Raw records
===============

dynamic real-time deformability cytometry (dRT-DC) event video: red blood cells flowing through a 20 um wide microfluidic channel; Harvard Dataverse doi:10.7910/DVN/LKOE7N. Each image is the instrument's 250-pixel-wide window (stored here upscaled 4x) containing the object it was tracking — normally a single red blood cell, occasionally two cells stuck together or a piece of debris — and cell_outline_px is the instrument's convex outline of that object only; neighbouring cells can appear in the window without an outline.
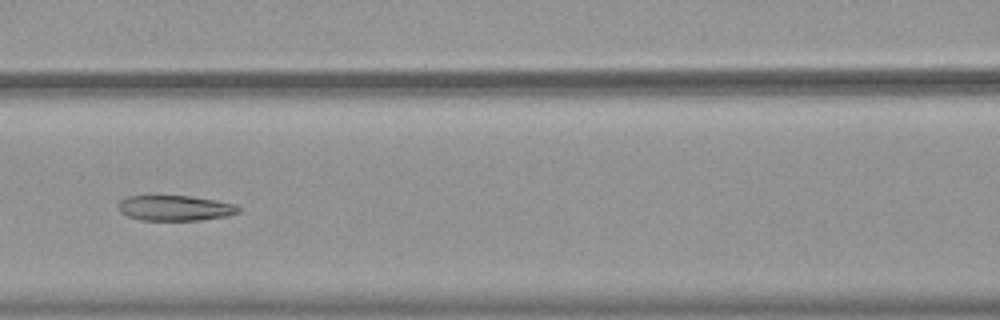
{"species": "common noctule bat (a hibernating species)", "species_latin": "Nyctalus noctula", "temperature_condition": "warm", "stored_images_in_passage": 35, "camera_frame_rate_fps": 3000, "um_per_image_px": 0.085, "animal": {"sex": "female", "body_mass_g": 19.9}, "frame": {"image": 1, "passage_image": 11, "time_ms": 3.333, "image_size_px": [1000, 320], "cell_outline_px": [[240, 212], [228, 216], [200, 220], [140, 220], [128, 216], [120, 212], [120, 200], [128, 196], [188, 196], [236, 204], [240, 208]], "centroid_in_image_um": [14.9, 17.69], "position_along_channel_um": 151.7, "area_um2": 17.57}}
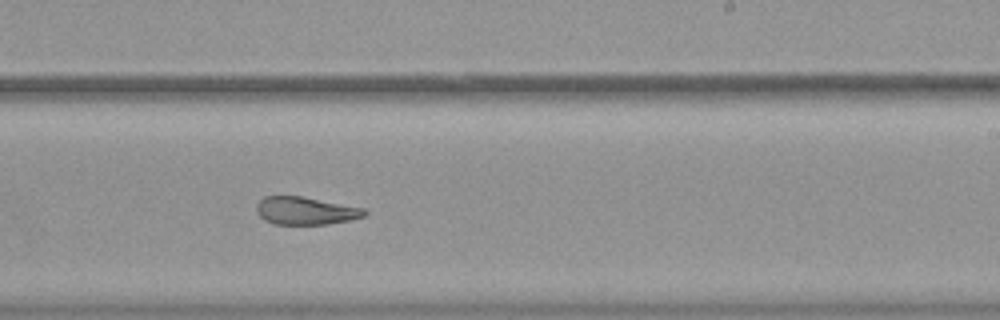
{"frame": {"image": 2, "passage_image": 20, "time_ms": 6.333, "image_size_px": [1000, 320], "cell_outline_px": [[368, 212], [364, 216], [348, 220], [328, 224], [276, 224], [264, 220], [256, 212], [256, 204], [264, 196], [304, 196], [364, 208]], "centroid_in_image_um": [25.96, 17.9], "position_along_channel_um": 263.0, "area_um2": 17.51}}
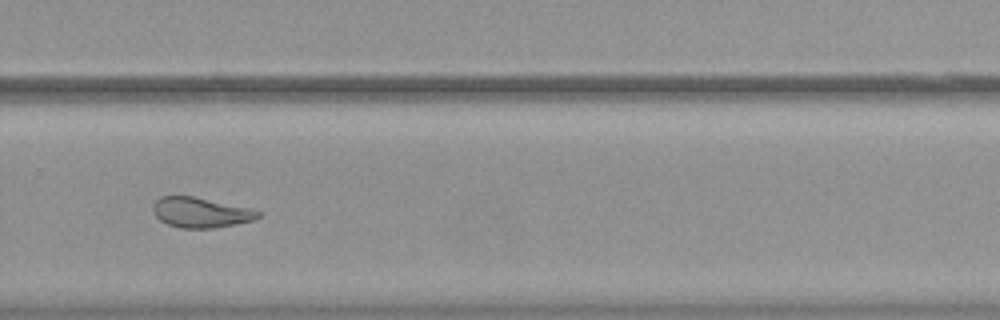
{"frame": {"image": 3, "passage_image": 24, "time_ms": 7.667, "image_size_px": [1000, 320], "cell_outline_px": [[260, 216], [252, 220], [236, 224], [216, 228], [180, 228], [168, 224], [160, 220], [152, 212], [152, 204], [160, 196], [192, 196], [252, 208], [260, 212]], "centroid_in_image_um": [17.04, 18.06], "position_along_channel_um": 312.8, "area_um2": 18.55}, "authors_computed_cell_mechanics": {"area_um2": 18.6116, "velocity_mm_per_s": 3.7344, "shape_relaxation_time_tau1_ms": null, "shape_relaxation_time_tau2_ms": 4.1009, "deformation_change_tau1": null, "deformation_change_tau2": 0.1054}}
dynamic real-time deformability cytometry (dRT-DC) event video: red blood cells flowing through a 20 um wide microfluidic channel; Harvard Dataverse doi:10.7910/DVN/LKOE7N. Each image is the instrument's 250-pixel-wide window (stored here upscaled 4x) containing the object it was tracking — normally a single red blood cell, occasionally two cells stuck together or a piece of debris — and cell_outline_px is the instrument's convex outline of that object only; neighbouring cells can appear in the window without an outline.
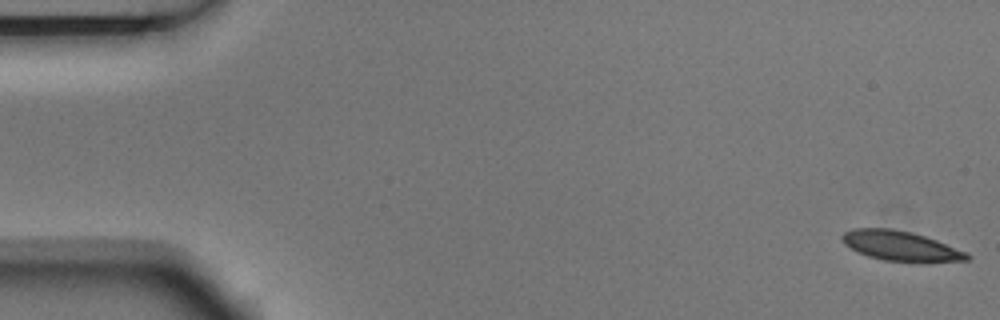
{"species": "Egyptian fruit bat (a non-hibernating species)", "species_latin": "Rousettus aegyptiacus", "temperature_condition": "room temperature", "stored_images_in_passage": 5, "camera_frame_rate_fps": 3000, "um_per_image_px": 0.085, "animal": {"sex": "male"}, "frame": {"image": 1, "passage_image": 1, "time_ms": 0.0, "image_size_px": [1000, 320], "cell_outline_px": [[972, 256], [968, 260], [920, 264], [884, 260], [868, 256], [844, 244], [840, 240], [840, 236], [844, 232], [852, 228], [892, 228], [912, 232], [936, 240], [968, 252]], "centroid_in_image_um": [76.6, 20.93], "position_along_channel_um": 8.4, "area_um2": 22.31}}
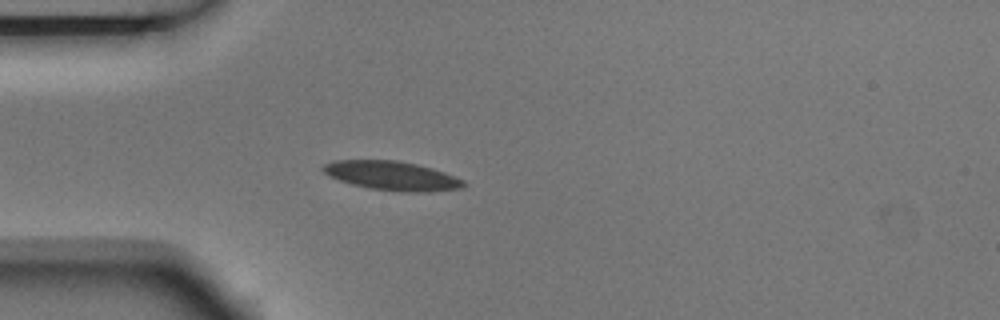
{"frame": {"image": 2, "passage_image": 5, "time_ms": 1.333, "image_size_px": [1000, 320], "cell_outline_px": [[468, 184], [464, 188], [432, 192], [404, 192], [368, 188], [352, 184], [328, 176], [320, 168], [324, 164], [332, 160], [400, 160], [432, 168], [444, 172], [464, 180]], "centroid_in_image_um": [33.34, 14.94], "position_along_channel_um": 51.7, "area_um2": 24.1}}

===============

▶ **What you will do**
Using the data above, print every line exactly, omitting pictures.

▶ **Completed task**
dynamic real-time deformability cytometry (dRT-DC) event video: red blood cells flowing through a 20 um wide microfluidic channel; Harvard Dataverse doi:10.7910/DVN/LKOE7N. Each image is the instrument's 250-pixel-wide window (stored here upscaled 4x) containing the object it was tracking — normally a single red blood cell, occasionally two cells stuck together or a piece of debris — and cell_outline_px is the instrument's convex outline of that object only; neighbouring cells can appear in the window without an outline.
{"species": "common noctule bat (a hibernating species)", "species_latin": "Nyctalus noctula", "temperature_condition": "warm", "stored_images_in_passage": 35, "camera_frame_rate_fps": 3000, "um_per_image_px": 0.085, "animal": {"sex": "female", "body_mass_g": 19.9}, "frame": {"image": 1, "passage_image": 11, "time_ms": 3.333, "image_size_px": [1000, 320], "cell_outline_px": [[240, 212], [228, 216], [200, 220], [140, 220], [128, 216], [120, 212], [120, 200], [128, 196], [188, 196], [236, 204], [240, 208]], "centroid_in_image_um": [14.9, 17.69], "position_along_channel_um": 151.7, "area_um2": 17.57}}
{"frame": {"image": 2, "passage_image": 20, "time_ms": 6.333, "image_size_px": [1000, 320], "cell_outline_px": [[368, 212], [364, 216], [348, 220], [328, 224], [276, 224], [264, 220], [256, 212], [256, 204], [264, 196], [304, 196], [364, 208]], "centroid_in_image_um": [25.96, 17.9], "position_along_channel_um": 263.0, "area_um2": 17.51}}
{"frame": {"image": 3, "passage_image": 24, "time_ms": 7.667, "image_size_px": [1000, 320], "cell_outline_px": [[260, 216], [252, 220], [236, 224], [216, 228], [180, 228], [168, 224], [160, 220], [152, 212], [152, 204], [160, 196], [192, 196], [252, 208], [260, 212]], "centroid_in_image_um": [17.04, 18.06], "position_along_channel_um": 312.8, "area_um2": 18.55}, "authors_computed_cell_mechanics": {"area_um2": 18.6116, "velocity_mm_per_s": 3.7344, "shape_relaxation_time_tau1_ms": null, "shape_relaxation_time_tau2_ms": 4.1009, "deformation_change_tau1": null, "deformation_change_tau2": 0.1054}}
dynamic real-time deformability cytometry (dRT-DC) event video: red blood cells flowing through a 20 um wide microfluidic channel; Harvard Dataverse doi:10.7910/DVN/LKOE7N. Each image is the instrument's 250-pixel-wide window (stored here upscaled 4x) containing the object it was tracking — normally a single red blood cell, occasionally two cells stuck together or a piece of debris — and cell_outline_px is the instrument's convex outline of that object only; neighbouring cells can appear in the window without an outline.
{"species": "Egyptian fruit bat (a non-hibernating species)", "species_latin": "Rousettus aegyptiacus", "temperature_condition": "room temperature", "stored_images_in_passage": 5, "camera_frame_rate_fps": 3000, "um_per_image_px": 0.085, "animal": {"sex": "male"}, "frame": {"image": 1, "passage_image": 1, "time_ms": 0.0, "image_size_px": [1000, 320], "cell_outline_px": [[972, 256], [968, 260], [920, 264], [884, 260], [868, 256], [844, 244], [840, 240], [840, 236], [844, 232], [852, 228], [892, 228], [912, 232], [936, 240], [968, 252]], "centroid_in_image_um": [76.6, 20.93], "position_along_channel_um": 8.4, "area_um2": 22.31}}
{"frame": {"image": 2, "passage_image": 5, "time_ms": 1.333, "image_size_px": [1000, 320], "cell_outline_px": [[468, 184], [464, 188], [432, 192], [404, 192], [368, 188], [352, 184], [328, 176], [320, 168], [324, 164], [332, 160], [400, 160], [432, 168], [444, 172], [464, 180]], "centroid_in_image_um": [33.34, 14.94], "position_along_channel_um": 51.7, "area_um2": 24.1}}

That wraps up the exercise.